Were you able to solve this? I'm asking because I just ordered the same board for my server, and plan to run Proxmox with TrueNAS on it, which will probably result in a similar problem like yours
 
I have one ZFS pool:
datastore1: SATA 6 HDD Toshiba HDWD130 - raidz1 (ashift=12, compression=lz4, atime=off)
+ logs: msata SSD 256 gb
+ cache: NVME SSD 1024GB
+ spare: SATA 1 HDD Toshiba HDWD130
running 11 LXC and 4 KVM

Hi,

Your LOAD is too intensive for what you have as a storage(raidz IOPs = the same as a single disk).
(for example, to backup over sftp a large number of small files 30-150kb, copied in 1.5 hours ~48000 files or start a mysql database) then iodelay increases very quickly and the rest of the containers and vm slow down very much. IO delay ~ 20%- 35%.

Yes, because you will need to read a lot of metadata from the pool / disks(a lot of seeks => high latency especial for small files). The same for any DBase(a lot of sync's + seeks).

I tried to make fine adjustments to zfs and mysql and it gave results

What you try to do for mysql?

=================================


Slog is not very usefull for your load:

Most frequently used (MFU) ghost: 0.3 % 1.9M
Most recently used (MRU) ghost: 1.7 % 10.1M


Your L2ARC is huge .....
L2ARC size (adaptive): 590.0 GiB

... and as result you use a lot of RAM => so you have this:


L2ARC status: HEALTHY
Low memory aborts: 192


L2ARC breakdown: 129.5M
Hit ratio: 10.7 % 13.9M
Miss ratio: 89.3 % 115.6M


.... so your L2ARC hit is very low => L2ARC for your case can not help!!!!



Cache hits by data type:
Demand data: 25.2 % 146.7M
Demand prefetch data: 4.7 % 27.6M
Demand metadata: 69.8 % 405.8M
Demand prefetch metadata: 0.2 % 1.3M

... disable prefatch, is not worth for only 30 M -> you will lower your disk latency!
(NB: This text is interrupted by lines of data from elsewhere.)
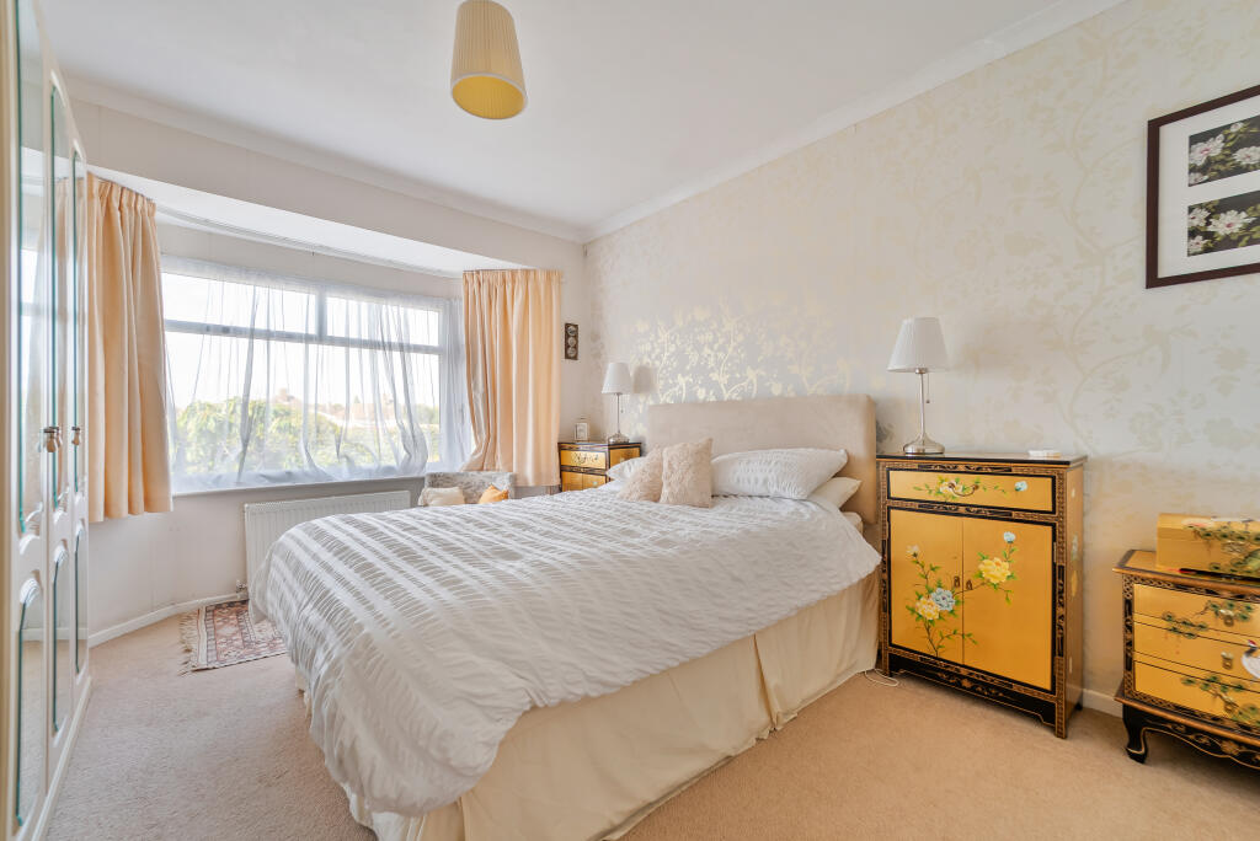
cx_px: 630
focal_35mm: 14
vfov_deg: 81.3
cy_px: 420
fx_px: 490
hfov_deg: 104.2
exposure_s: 1/500
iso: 320
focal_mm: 14
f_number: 6.3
What can you do to improve your setup:

A. Buy or add one new HDD(8 HDDs in total, without spare disk)
- create a new zpool layout, like RAID10(4 mirror in RAID0) => IOPS will be much better ...

B. Destroy your pool and create a new one RAID50(RAID0 with 2x raidz) , IOPs will be 2x what you have now

C. Maybe, the best option will be to add a second NVME SSD, and used as zfs special device for any block < 4 K(attention here, because if you lose both of them at the same time you lose also the zfs pool)

D. For your VM/CT with many small files, change the zfs proprieties(of the dataseset/zvol) from:

primarycache all

TO

primarycache metadata




Good luck/ Bafta!
 
@FlohEinstein
Don't worry, I've got a H12 and its fine. If you got high IO demands just use NVME.

Edit:
On my previous hardware the CPU could not keep up and caused long IO delays ...
But I would expect a 32 Core Epyc to be fast enough.
Raidz causes a lot of writes to the disks, this is amplified if you move data from one pool to another.
I hope you do not use zfs encryption, which slows down things even more. Luks is much faster ...
 
Last edited: